To be done:
Write out every line of the material below as a numbered list, skipping blank lines and leaving the pictures out.

Recorded data:
########

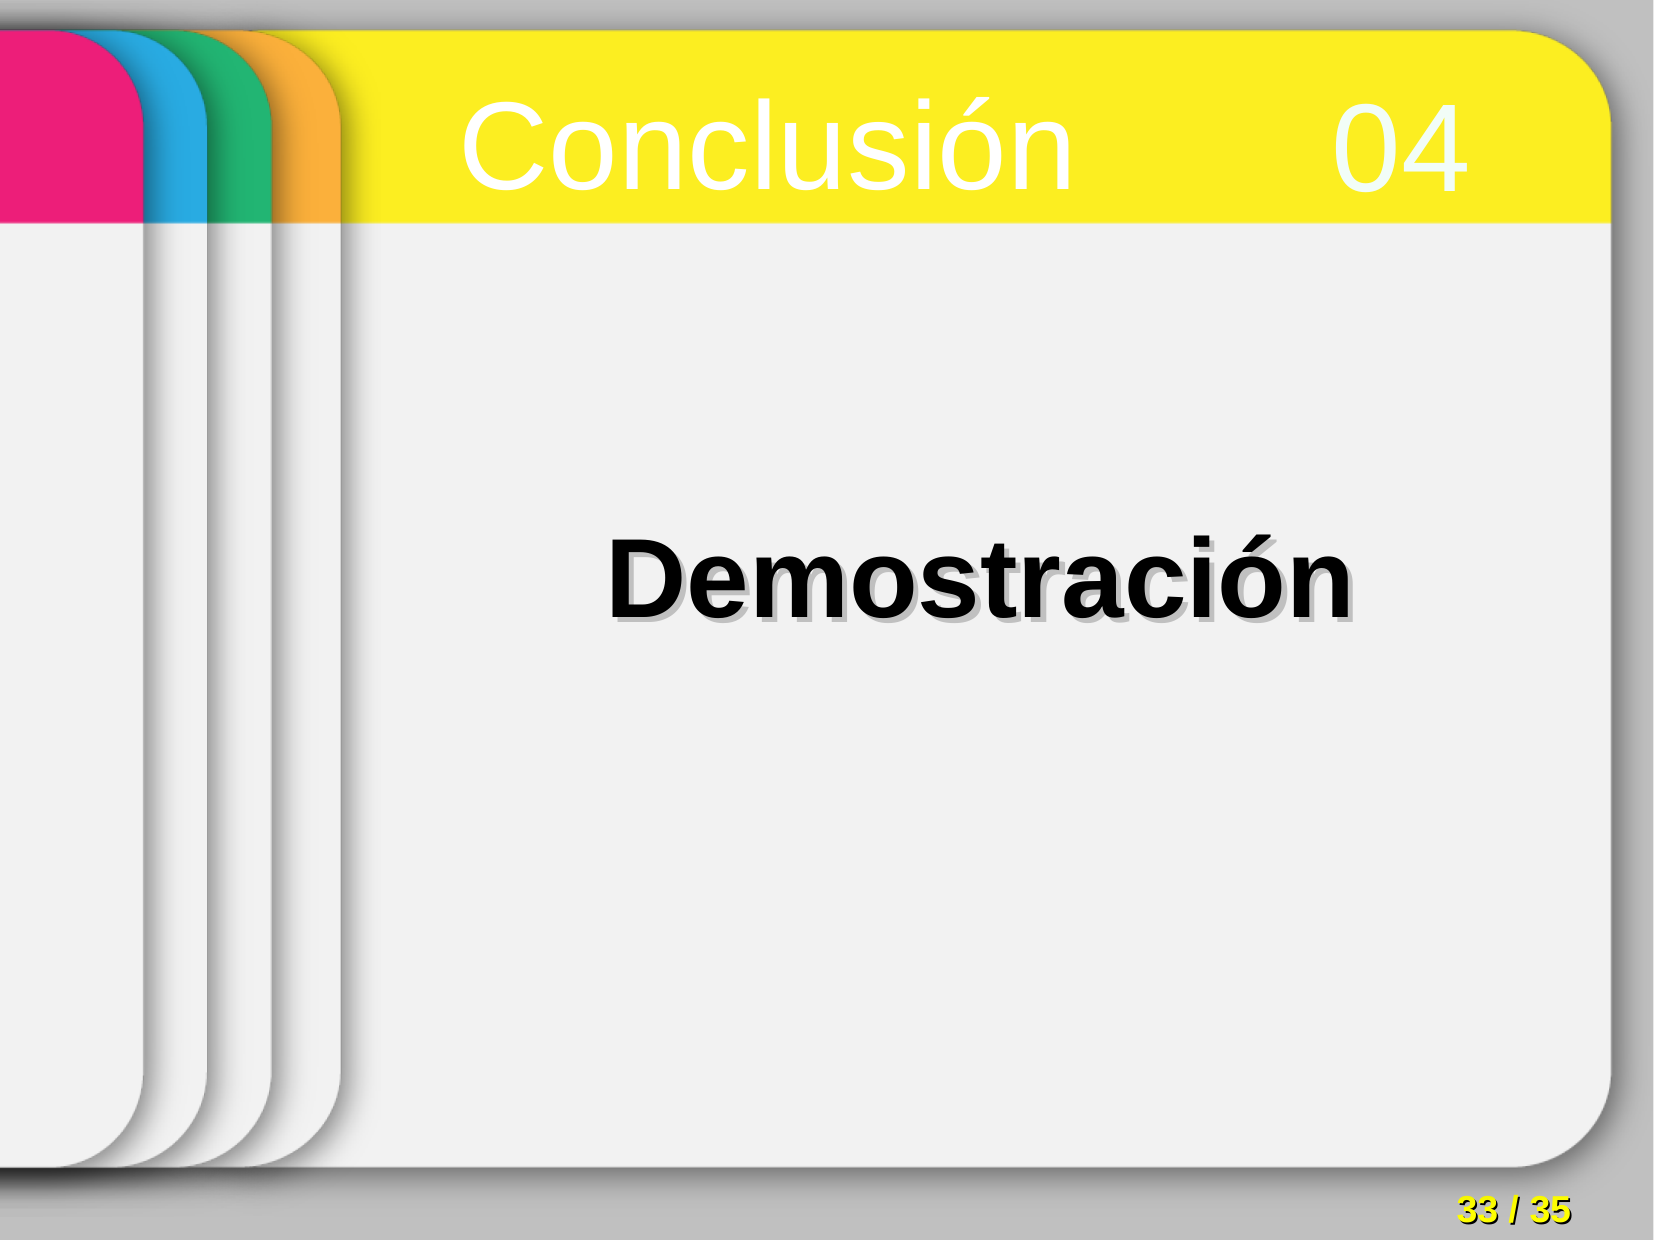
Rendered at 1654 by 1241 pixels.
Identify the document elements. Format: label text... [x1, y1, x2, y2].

picture [0, 0, 1654, 1241]
title Conclusión [206, 59, 1329, 235]
text_box Demostración [366, 507, 1595, 649]
text_box 04 [1316, 58, 1492, 225]
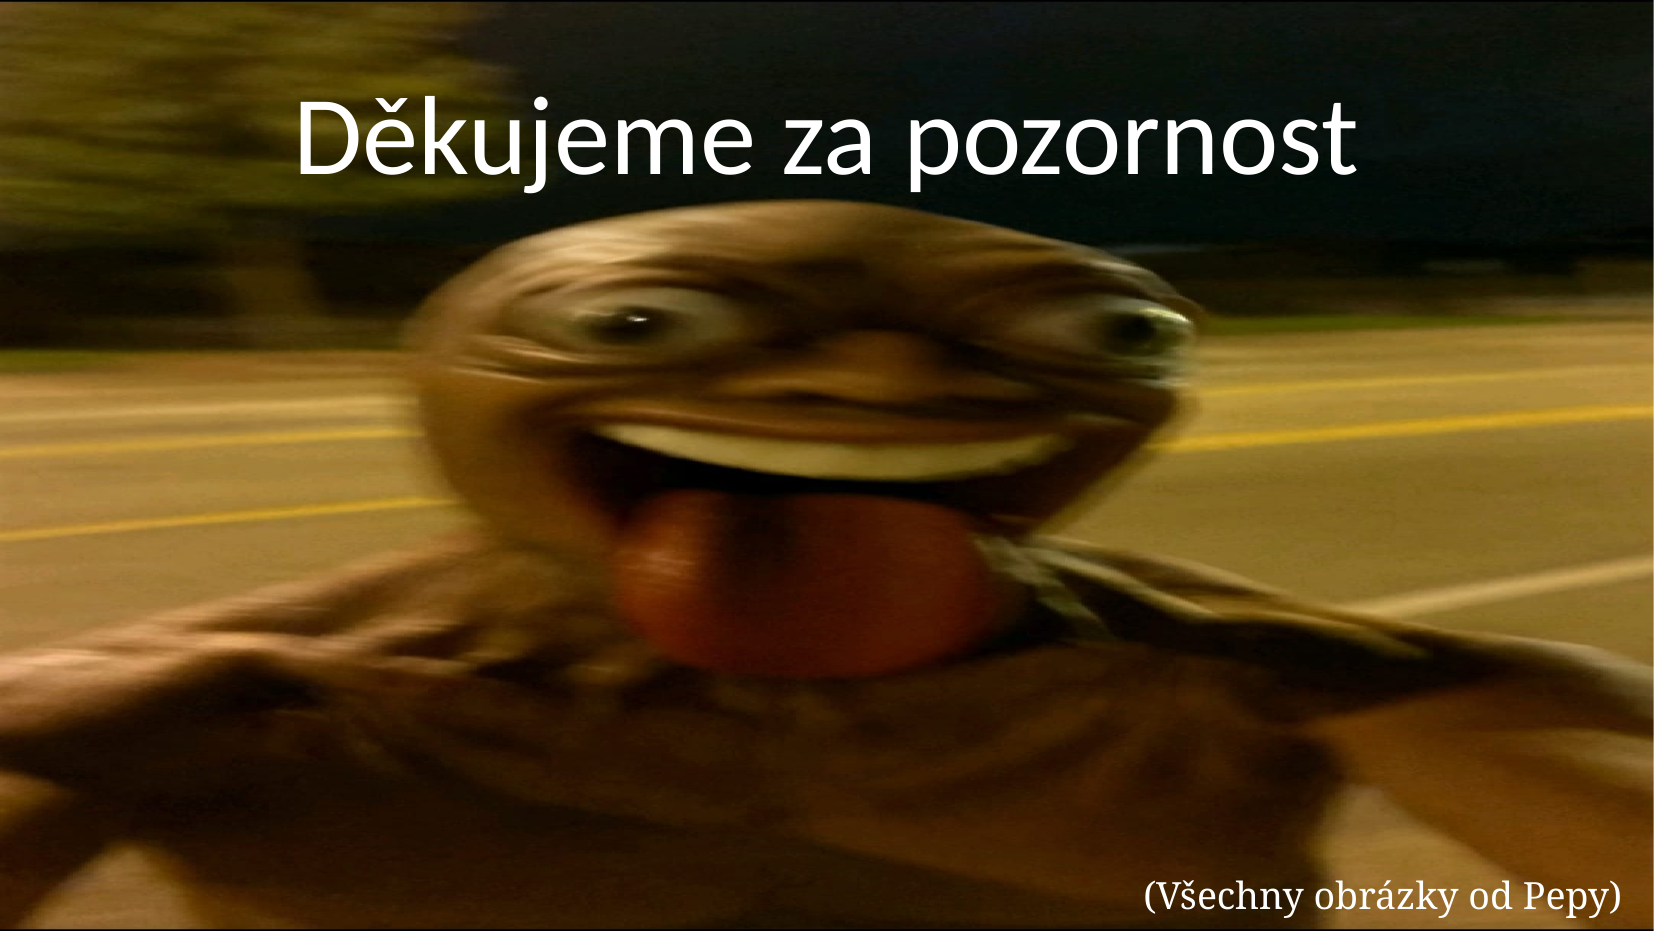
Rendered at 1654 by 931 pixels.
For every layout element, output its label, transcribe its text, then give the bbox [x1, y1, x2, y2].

title Děkujeme za pozornost [82, 52, 1571, 207]
picture [0, 0, 1654, 931]
text_box (Všechny obrázky od Pepy) [1128, 862, 1654, 931]
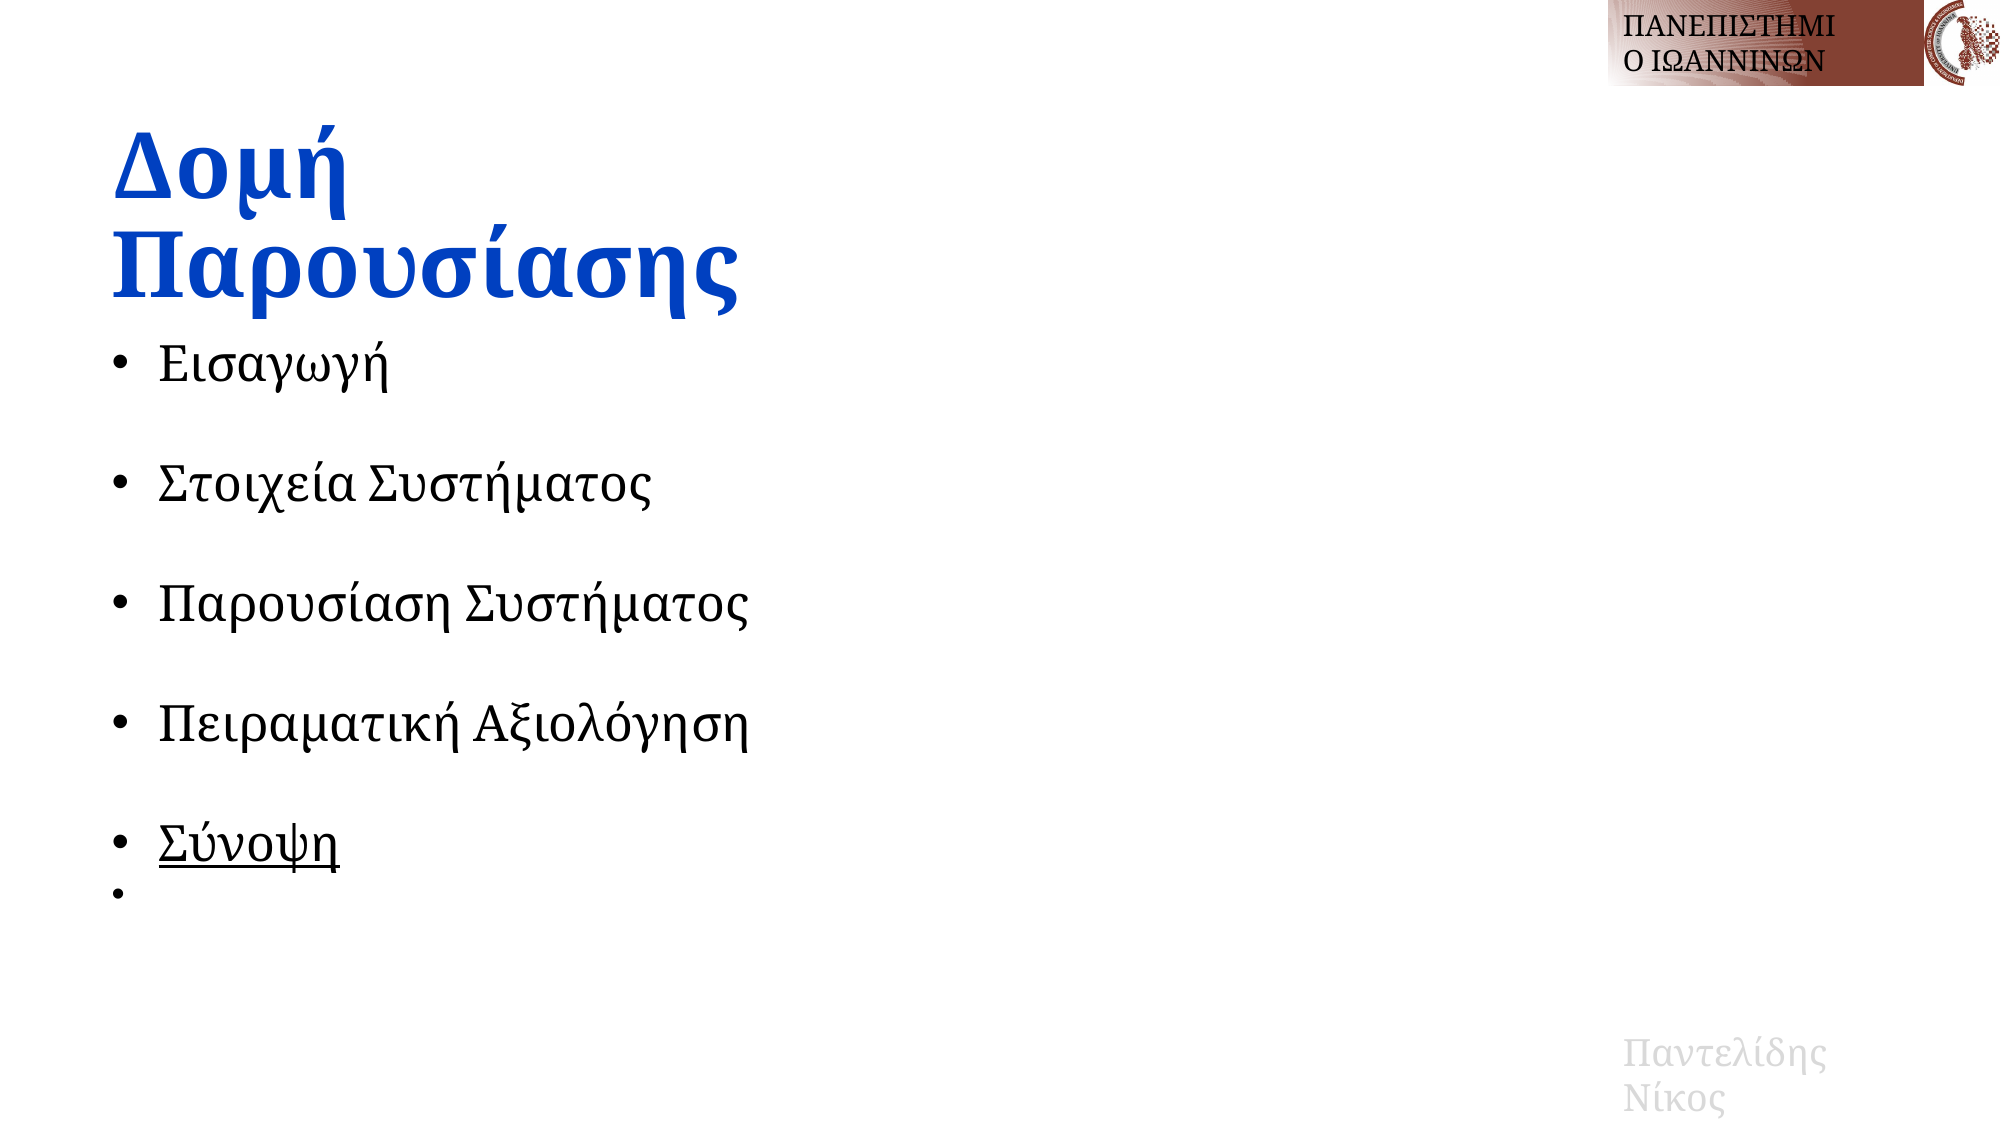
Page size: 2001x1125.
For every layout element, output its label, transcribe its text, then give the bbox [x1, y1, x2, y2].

title Δομή Παρουσίασης [96, 112, 1001, 265]
text_box Εισαγωγή Στοιχεία Συστήματος Παρουσίαση Συστήματος Πειραματική Αξιολόγηση Σύνοψη [96, 265, 1001, 931]
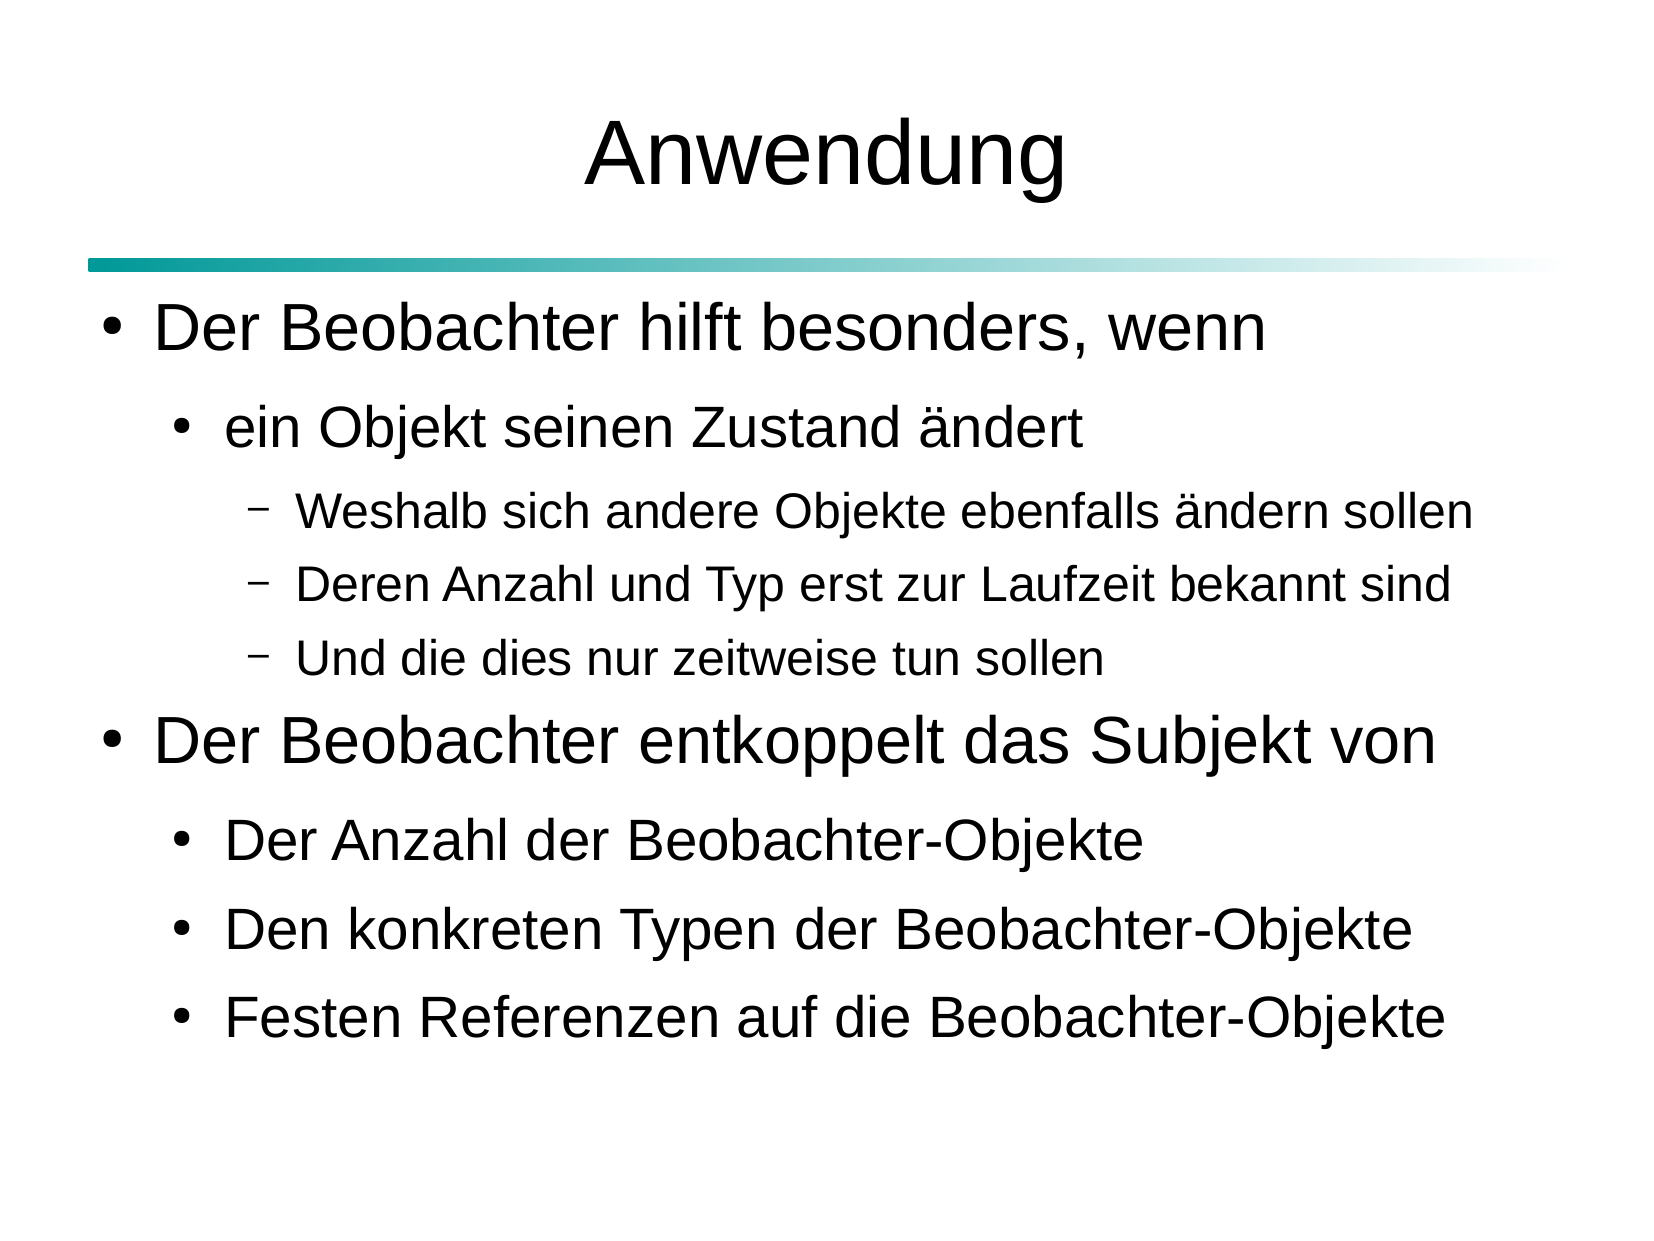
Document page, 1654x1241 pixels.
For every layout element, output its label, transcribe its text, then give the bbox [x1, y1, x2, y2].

list Der Beobachter hilft besonders, wenn ein Objekt seinen Zustand ändert Weshalb sich andere Objekte ebenfalls ändern sollen Deren Anzahl und Typ erst zur Laufzeit bekannt sind Und die dies nur zeitweise tun sollen Der Beobachter entkoppelt das Subjekt von Der Anzahl der Beobachter-Objekte Den konkreten Typen der Beobachter-Objekte Festen Referenzen auf die Beobachter-Objekte [82, 290, 1571, 1138]
title Anwendung [82, 49, 1571, 257]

########

Problem solution:
1. Rendered at 1654 by 1241 pixels.
2. Identify the document elements. Format: label text... [x1, y1, x2, y2].
3. picture [0, 0, 1654, 1241]
4. title Conclusión [206, 59, 1329, 235]
5. text_box Demostración [366, 507, 1595, 649]
6. text_box 04 [1316, 58, 1492, 225]
7. Rendered at 1654 by 931 pixels.
8. For every layout element, output its label, transcribe its text, then give the bbox [x1, y1, x2, y2].
9. title Děkujeme za pozornost [82, 52, 1571, 207]
10. picture [0, 0, 1654, 931]
11. text_box (Všechny obrázky od Pepy) [1128, 862, 1654, 931]
12. Page size: 2001x1125.
13. For every layout element, output its label, transcribe its text, then give the bbox [x1, y1, x2, y2].
14. title Δομή Παρουσίασης [96, 112, 1001, 265]
15. text_box Εισαγωγή Στοιχεία Συστήματος Παρουσίαση Συστήματος Πειραματική Αξιολόγηση Σύνοψη [96, 265, 1001, 931]
16. Document page, 1654x1241 pixels.
17. For every layout element, output its label, transcribe its text, then give the bbox [x1, y1, x2, y2].
18. list Der Beobachter hilft besonders, wenn ein Objekt seinen Zustand ändert Weshalb sich andere Objekte ebenfalls ändern sollen Deren Anzahl und Typ erst zur Laufzeit bekannt sind Und die dies nur zeitweise tun sollen Der Beobachter entkoppelt das Subjekt von Der Anzahl der Beobachter-Objekte Den konkreten Typen der Beobachter-Objekte Festen Referenzen auf die Beobachter-Objekte [82, 290, 1571, 1138]
19. title Anwendung [82, 49, 1571, 257]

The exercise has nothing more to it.